Problem:
Rewrite the VAE article from "The reconstruction error" to "of the way.", putting "Gaussian distribution" wherever "normal distribution" appears.
(Extract)
How to Generate Images with Variational Autoencoders(VAE) (Create VAE from scratch using Keras and TensorFlow)

Derrick Mwiti
Derrick Mwiti
8 min read

Table of Contents

An autoencoder takes an input image and creates a low-dimensional representation, i.e., a latent vector. This vector is then used to reconstruct the original image. Regular autoencoders get an image as input and output the same image. However, Variational AutoEncoders (VAE) generate new images with the same distribution as the training images.

VAEs work as follows:

  • Map an input into a distribution over the latent space
  • Pick a point from the distribution in the latent space
  • Decode the sampled point and compute the reconstruction and KL Divergence errors.

The reconstruction error is the same as the one used in standard autoencoders. The KL Divergence error measures the distance between the distribution of the generated and original image.

Variational AutoEncoders are constrained in the normal distribution during training. You can, therefore, pick a point in the normal distribution, and the network will create a new image based on the training data.

VAE architecture. Image by author

Prepare data for the VAE model

Let's illustrate how to build a VAE model in Keras using the Fruits and Vegetables Image Recognition Dataset.

First, let's get the usual imports out of the way.

from keras.models import Model
from keras import backend as K
from keras import metrics
from keras.losses import mse
import numpy as np
from tensorflow.keras.layers import Input, Dense, Lambda, Conv2D, Flatten, Reshape, Conv2DTranspose,BatchNormalization,LeakyReLU,Dropout
import tensorflow as tf
import numpy as np
import matplotlib.pyplot as plt

Next, load the training and validation set.

base_dir = '/kaggle/input/fruit-and-vegetable-image-recognition/train'
batch_size = 32
img_size = 128

training_set = tf.keras.utils.image_dataset_from_directory(
  image_size=(img_size, img_size),
  validation_set = tf.keras.utils.image_dataset_from_directory(
  image_size=(img_size, img_size),

Since we don't need the target variables, we create training and validation data without them.

x_train = np.array([])
for x, y in training_set:
  x_train = np.concatenate([x])
x_test = np.array([])
for x, y in validation_set:
  x_test = np.concatenate([x])

Here's what the dataset looks like.

class_names = training_set.class_names
plt.figure(figsize=(10, 10))
for images, labels in training_set.take(1):
  for i in range(9):
    ax = plt.subplot(3, 3, i + 1)

Finally, let's normalize the data as required when training deep learning models.  

# Normalize pixel values between 0 and 1
x_train = x_train.astype('float32') / 255.
x_test = x_test.astype('float32') / 255.

The next step is to create the building blocks for the VAE model.

Create VAE encoder in Keras

The VAE encoder outputs a mean and variance. As you can see below, it's a normal encoder defined using the Keras Functional API.
(End Extract)
(Data)
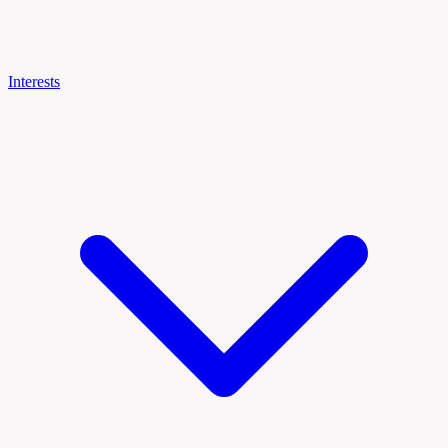
Interests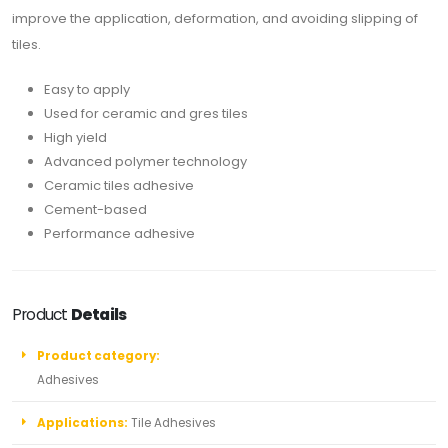
improve the application, deformation, and avoiding slipping of
tiles.
Easy to apply
Used for ceramic and gres tiles
High yield
Advanced polymer technology
Ceramic tiles adhesive
Cement-based
Performance adhesive
Product
Details
Product category:
Adhesives
Applications:
Tile Adhesives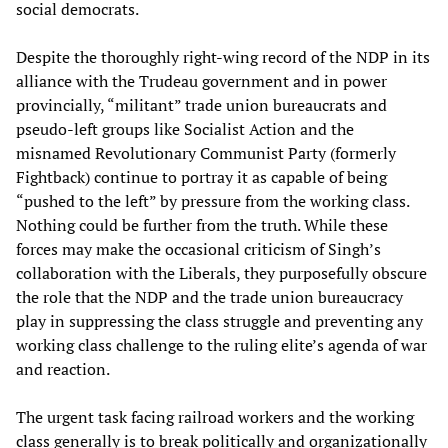
social democrats.
Despite the thoroughly right-wing record of the NDP in its
alliance with the Trudeau government and in power
provincially, “militant” trade union bureaucrats and
pseudo-left groups like Socialist Action and the
misnamed Revolutionary Communist Party (formerly
Fightback) continue to portray it as capable of being
“pushed to the left” by pressure from the working class.
Nothing could be further from the truth. While these
forces may make the occasional criticism of Singh’s
collaboration with the Liberals, they purposefully obscure
the role that the NDP and the trade union bureaucracy
play in suppressing the class struggle and preventing any
working class challenge to the ruling elite’s agenda of war
and reaction.
The urgent task facing railroad workers and the working
class generally is to break politically and organizationally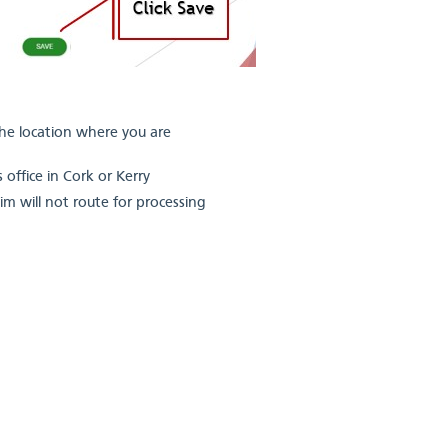
the location where you are
 office in Cork or Kerry
aim will not route for processing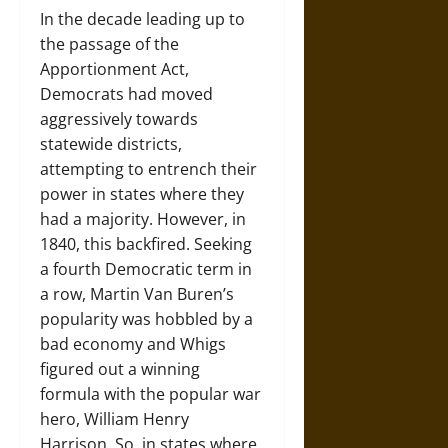
In the decade leading up to
the passage of the
Apportionment Act,
Democrats had moved
aggressively towards
statewide districts,
attempting to entrench their
power in states where they
had a majority. However, in
1840, this backfired. Seeking
a fourth Democratic term in
a row, Martin Van Buren’s
popularity was hobbled by a
bad economy and Whigs
figured out a winning
formula with the popular war
hero, William Henry
Harrison. So, in states where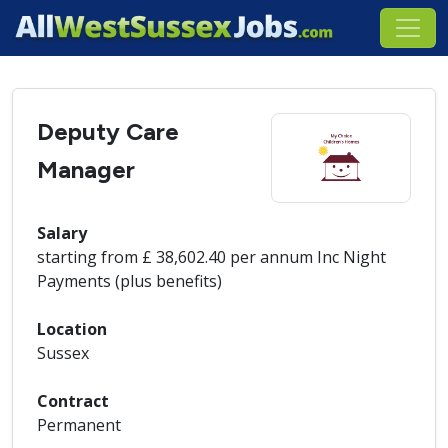
Deputy Care
Manager
Salary
starting from £ 38,602.40 per annum Inc Night
Payments (plus benefits)
Location
Sussex
Contract
Permanent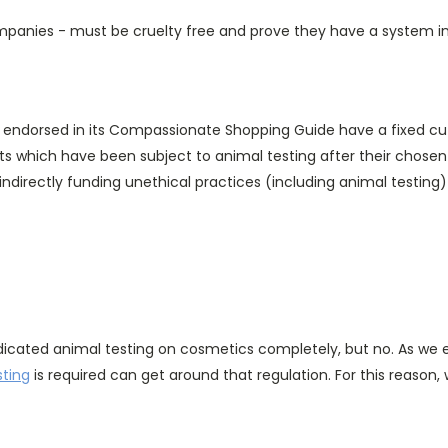
anies - must be cruelty free and prove they have a system in p
s endorsed in its Compassionate Shopping Guide have a fixed cut-
 which have been subject to animal testing after their chosen
indirectly funding unethical practices (including animal testin
dicated animal testing on cosmetics completely, but no. As we exp
sting
is required can get around that regulation. For this reason, w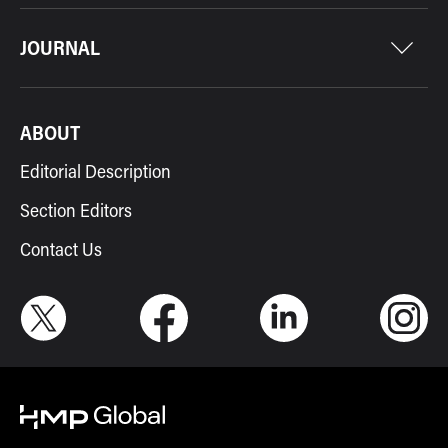
JOURNAL
ABOUT
Editorial Description
Section Editors
Contact Us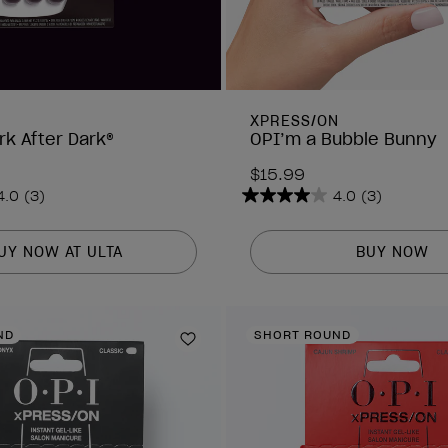
N
XPRESS/ON
rk After Dark®
OPI’m a Bubble Bunny
$15.99
4.0
(3)
4.0
(3)
4.0
out
of
UY NOW AT ULTA
BUY NOW
5
stars.
3
ND
SHORT ROUND
reviews
Add to Wishlist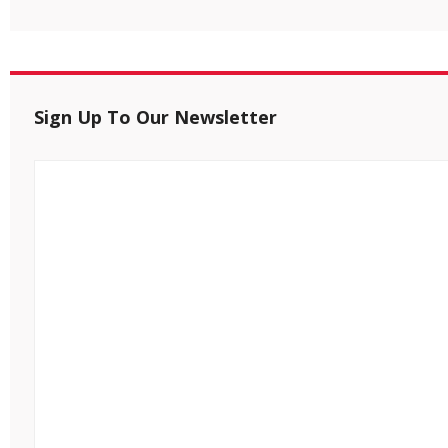
Sign Up To Our Newsletter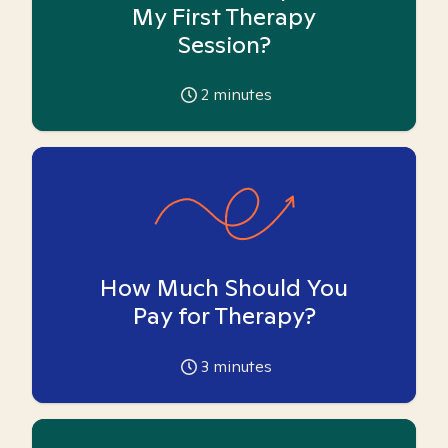
My First Therapy
Session?
2
minutes
How Much Should You
Pay for Therapy?
3
minutes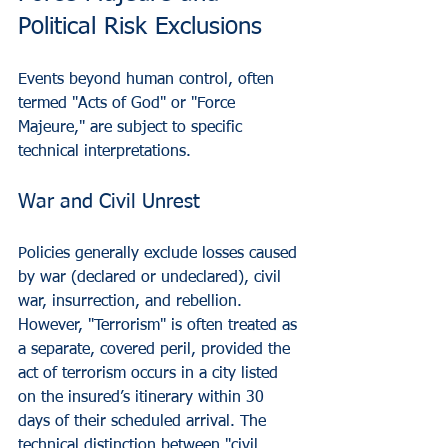
Political Risk Exclusions
Events beyond human control, often 
termed "Acts of God" or "Force 
Majeure," are subject to specific 
technical interpretations.
War and Civil Unrest
Policies generally exclude losses caused 
by war (declared or undeclared), civil 
war, insurrection, and rebellion. 
However, "Terrorism" is often treated as 
a separate, covered peril, provided the 
act of terrorism occurs in a city listed 
on the insured’s itinerary within 30 
days of their scheduled arrival. The 
technical distinction between "civil 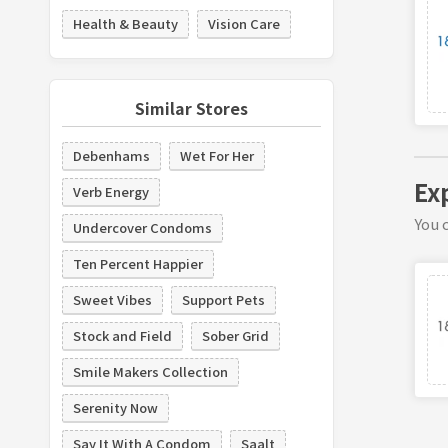
Health & Beauty
Vision Care
Similar Stores
Debenhams
Wet For Her
Ex
Verb Energy
You c
Undercover Condoms
Ten Percent Happier
Sweet Vibes
Support Pets
Stock and Field
Sober Grid
Smile Makers Collection
Serenity Now
Say It With A Condom
Saalt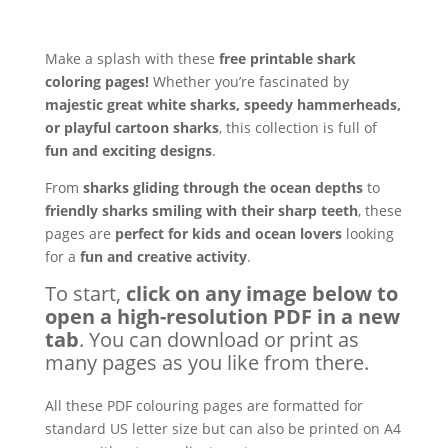
Make a splash with these
free printable shark
coloring pages!
Whether you’re fascinated by
majestic great white sharks, speedy hammerheads,
or playful cartoon sharks
, this collection is full of
fun and exciting designs
.
From
sharks gliding through the ocean depths
to
friendly sharks smiling with their sharp teeth
, these
pages are
perfect for kids and ocean lovers
looking
for a
fun and creative activity
.
To start,
click on any image below to
open a high-resolution PDF in a new
tab
. You can download or print as
many pages as you like from there.
All these PDF colouring pages are formatted for
standard US letter size but can also be printed on A4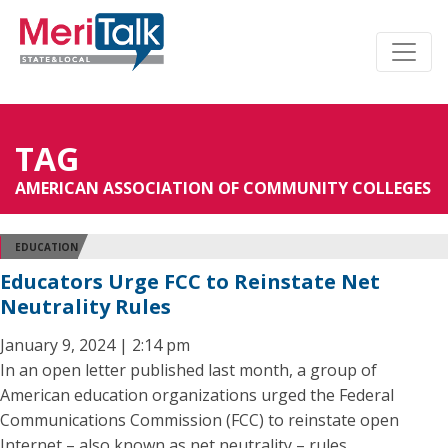
TAG
AMERICAN ASSOCIATION OF COMMUNITY COLLEGES
EDUCATION
Educators Urge FCC to Reinstate Net
Neutrality Rules
January 9, 2024 | 2:14 pm
In an open letter published last month, a group of
American education organizations urged the Federal
Communications Commission (FCC) to reinstate open
Internet – also known as net neutrality – rules.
(End Data)
Result of the exercise:
The reconstruction error is the same as the one used in standard autoencoders. The KL Divergence error measures the distance between the distribution of the generated and original image.

Variational AutoEncoders are constrained in the Gaussian distribution during training. You can, therefore, pick a point in the Gaussian distribution, and the network will create a new image based on the training data.

VAE architecture. Image by author

Prepare data for the VAE model

Let's illustrate how to build a VAE model in Keras using the Fruits and Vegetables Image Recognition Dataset.

First, let's get the usual imports out of the way.